Opting to concentrate, as best I could, on work for the moment instead, I closed out of my email without sending a response.
Thirty seconds later, I opened it again and typed Yes .
Honestly, I'm surprised I lasted that long.
***
    A series of short, polite email exchanges landed us at a downtown coffee shop on a Saturday afternoon.
I arrived ten minutes early to scope it out and to be seated when he arrived, in case my knees decided to stop functioning at the sight of him; it had been fairly touch and go when he'd appeared in the clinic, and I didn't want to take any chances with sudden solubility.
He breezed in right on the dot, windswept from the funnels of wind that regularly tore through the maze of downtown architecture, his face lighting up when he caught sight of me seated in the corner. I waved from my table by the window as he walked over, vivid in dark blue stripes, sunglasses perched atop his head, his cheekbones and the slide of his nose rubicund from the warm summer sun, and I quietly congratulated myself for having the foresight to sit down first.

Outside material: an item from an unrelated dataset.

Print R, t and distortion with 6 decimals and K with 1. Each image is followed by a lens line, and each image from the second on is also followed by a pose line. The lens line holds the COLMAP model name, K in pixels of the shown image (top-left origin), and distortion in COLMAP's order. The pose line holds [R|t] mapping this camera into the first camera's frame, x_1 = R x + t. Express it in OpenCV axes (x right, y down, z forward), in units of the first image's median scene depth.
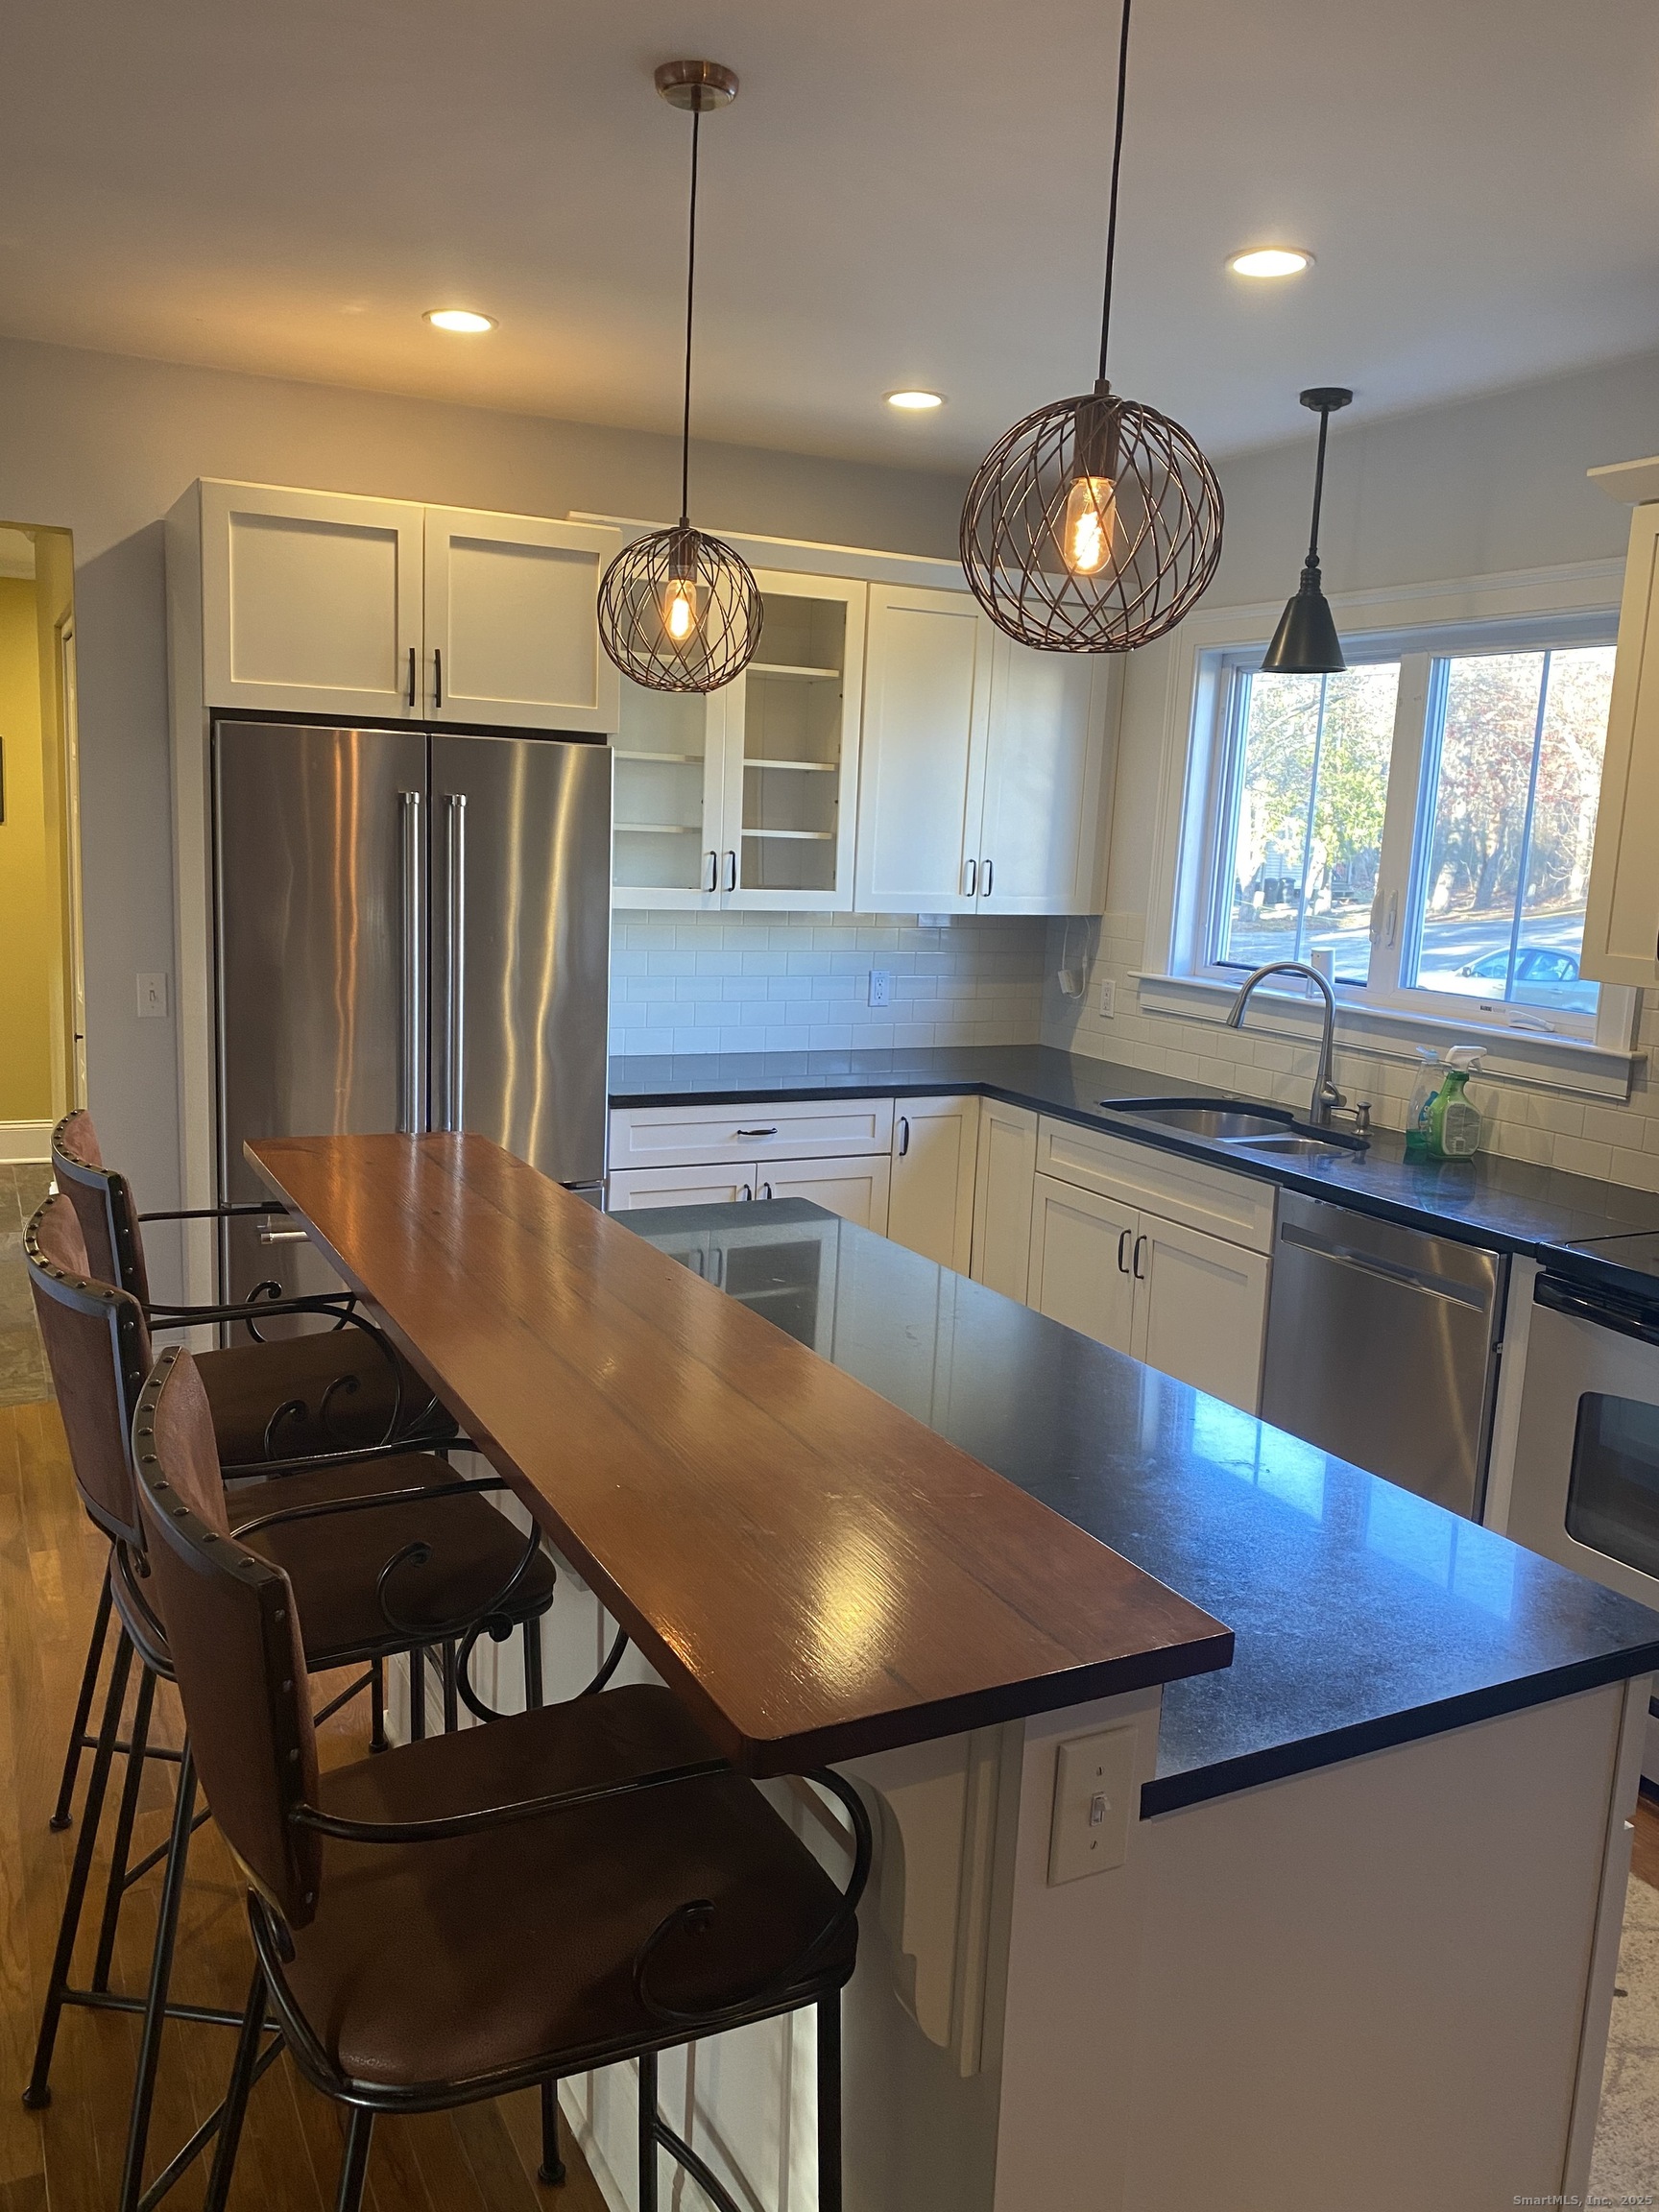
lens RADIAL K [[1707.5, 0, 819.3], [0, 1707.5, 1138.4], [0, 0, 1]] dist [-0.002348, -0.001469]
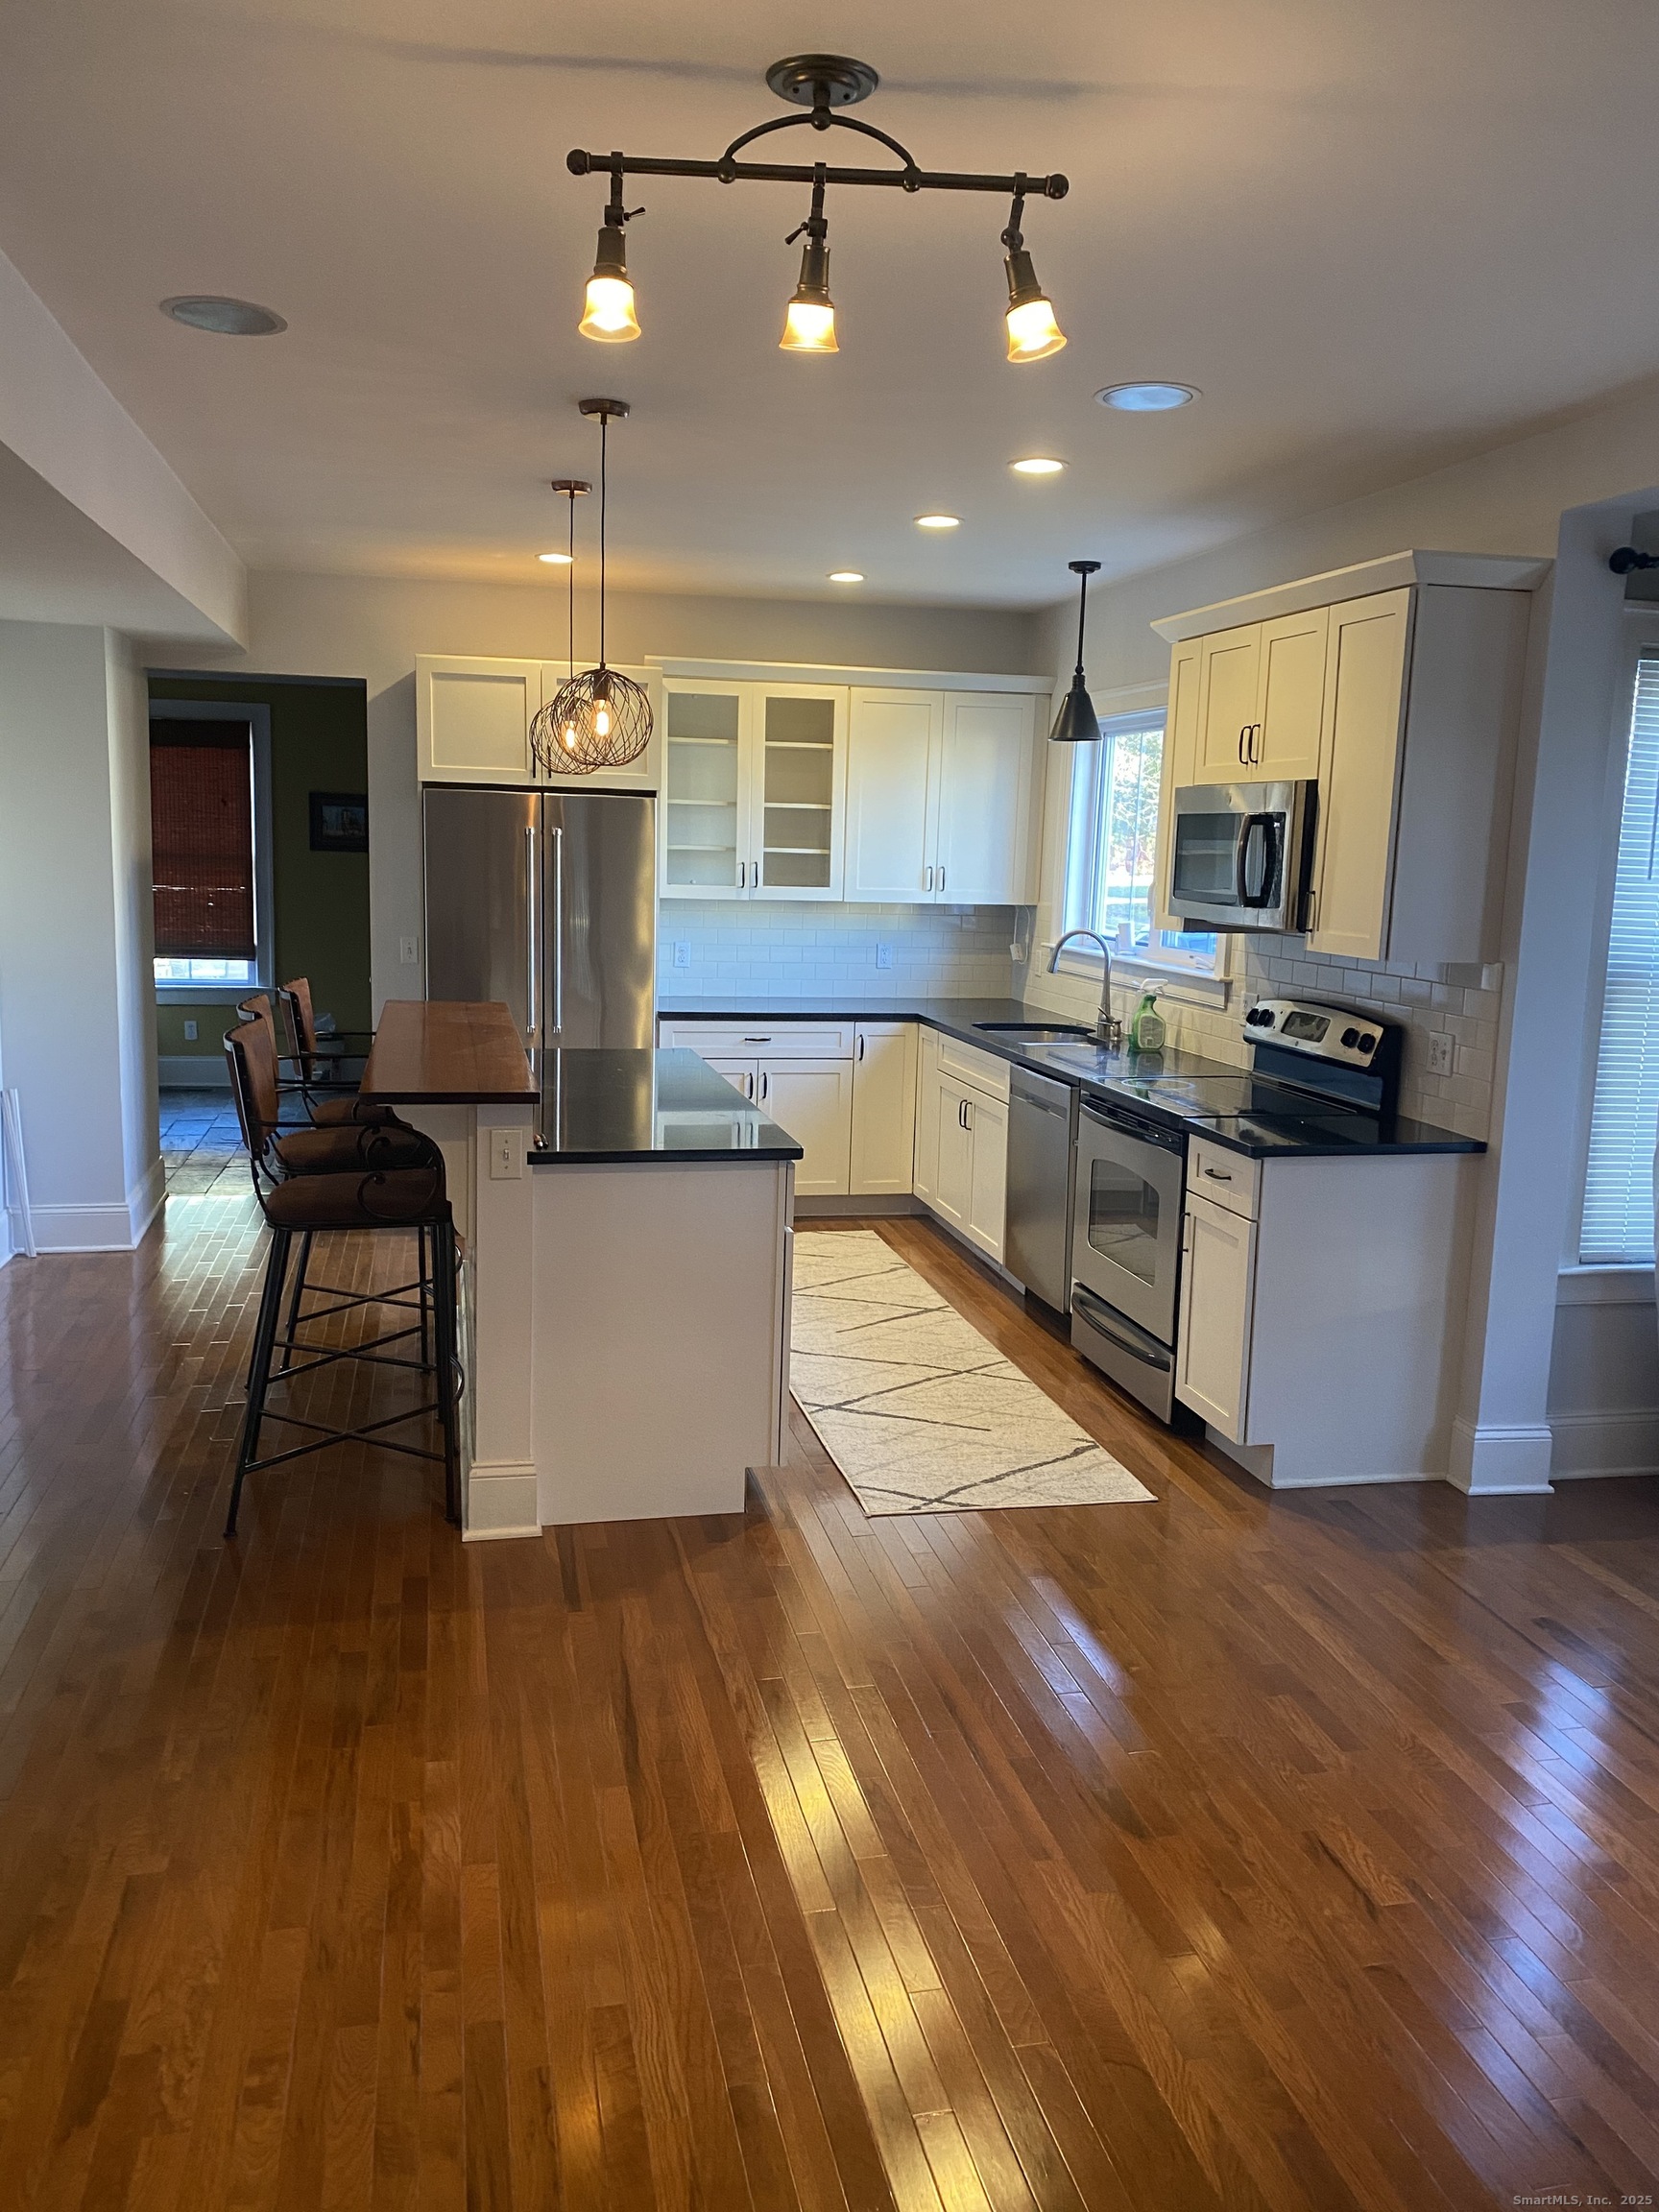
lens RADIAL K [[1678.4, 0, 821.3], [0, 1678.4, 1100.1], [0, 0, 1]] dist [0.058291, -0.114124]
pose [[0.968829, 0.022030, -0.246747, 0.422903], [-0.031015, 0.998988, -0.032587, 0.105823], [0.245780, 0.039224, 0.968532, -0.504240]]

We shook hands, just as we had the first day we'd met, which seemed absurd, given everything that had gone down between us, but I wasn't sure I could handle anything else anyway, or what was actually appropriate to do when getting reacquainted with someone you'd had sex with while on vacation.

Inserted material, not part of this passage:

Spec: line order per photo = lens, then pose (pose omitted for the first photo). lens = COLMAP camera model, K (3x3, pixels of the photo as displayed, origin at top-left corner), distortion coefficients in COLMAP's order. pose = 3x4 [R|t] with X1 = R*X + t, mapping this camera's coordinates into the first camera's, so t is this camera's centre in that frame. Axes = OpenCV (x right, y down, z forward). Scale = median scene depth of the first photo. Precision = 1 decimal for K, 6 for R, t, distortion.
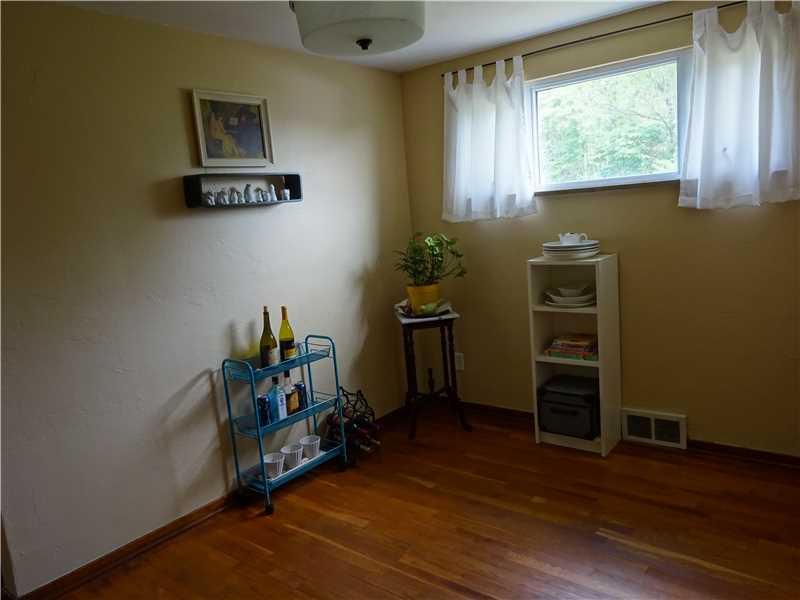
lens RADIAL K [[597.1, 0, 414.1], [0, 597.1, 294.9], [0, 0, 1]] dist [0.003004, 0.003223]
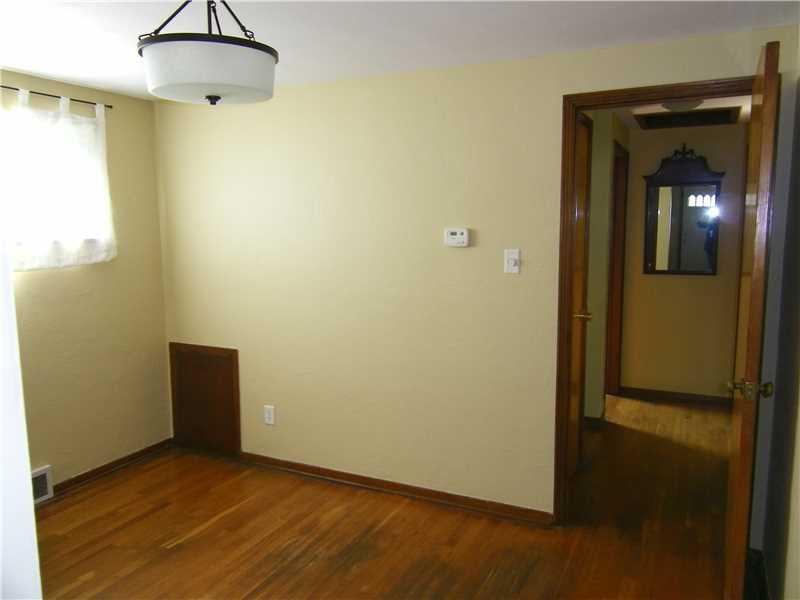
lens RADIAL K [[617.6, 0, 400.7], [0, 617.6, 307.3], [0, 0, 1]] dist [-0.006265, -0.000085]
pose [[-0.193847, -0.062630, 0.979031, -0.698174], [0.168615, 0.980982, 0.096141, -0.067968], [-0.966433, 0.183716, -0.179600, 0.545583]]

Should've Googled it before I left the house.
After we both got our coffees, he asked, "How have you been?"
"Uh, good," I said, though why I bothered lying was anyone's guess. Deserted at my own wedding, falling into bed with a near stranger, rediscovering sentiments I thought I had buried under six feet of cement long ago, said stranger suddenly popping up again out of nowhere -- I wasn't good, I was flummoxed.

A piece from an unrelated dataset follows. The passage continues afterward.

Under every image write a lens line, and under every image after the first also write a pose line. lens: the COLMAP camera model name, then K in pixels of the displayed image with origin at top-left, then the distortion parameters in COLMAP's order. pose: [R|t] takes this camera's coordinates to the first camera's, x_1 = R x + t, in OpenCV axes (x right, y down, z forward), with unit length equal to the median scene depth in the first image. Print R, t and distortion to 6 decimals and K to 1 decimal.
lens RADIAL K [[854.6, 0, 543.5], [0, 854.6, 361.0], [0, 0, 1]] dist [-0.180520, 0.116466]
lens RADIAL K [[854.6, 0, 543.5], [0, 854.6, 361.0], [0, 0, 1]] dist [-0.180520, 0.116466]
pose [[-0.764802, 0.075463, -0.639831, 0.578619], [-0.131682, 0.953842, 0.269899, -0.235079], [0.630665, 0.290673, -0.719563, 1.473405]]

"Yeah, well," Nate said, smiling softly. "You look good."
"That's probably because I realized one day I was getting direct debited for a gym I didn't even remember signing up for and went to recoup my losses. It's always nice not giving away money for free," I rambled.
He smiled some more. "Looks like it's working out really nicely for you."
"Um," I said, feeling my face get warm. I fiddled with the handle of my oversized coffee mug and tried for normal conversation that didn't involve me. "How long did you say you're in town for?"
"Uh, a while," Nate hedged. He rubbed the back of his neck, an abashed move, and glanced at me from under his lashes. "I just moved here last month."
I'm not sure what kind of utterance I had intended on making, maybe something unflappably urbane like Why, that's wonderful news! We simply must get together for cocktails once you're settled in . But even the best intentions had no chance at stifling what essentially emerged from my throat as a tight gurgle.
It was not a sound I looked forward to making again in polite company, but I could hardly be blamed for my lack of composure. I mean, I had only just come to terms with what my life was, with the fact that there was a Nate somewhere out there in the world leaving swoons in his whirlwind wake, and that world wasn't mine.
And then I had, with what I thought considerable sangfroid, accepted that the strange whims of the Nate somewhere out in the world were just flitting him, by the law of probabilities, temporarily past my path again.
I wasn't prepared, however, to deal with the Nate somewhere out in the world whose somewhere was permanently here.
Nate gave me an anxious glance. "Look, I'm not stalking you or anything, I promise. I didn't even know you lived here until I had to bring Abby to your clinic the other day."
"Right, yes," I said, nodding even though I was too illequipped to properly suppress my bewilderment.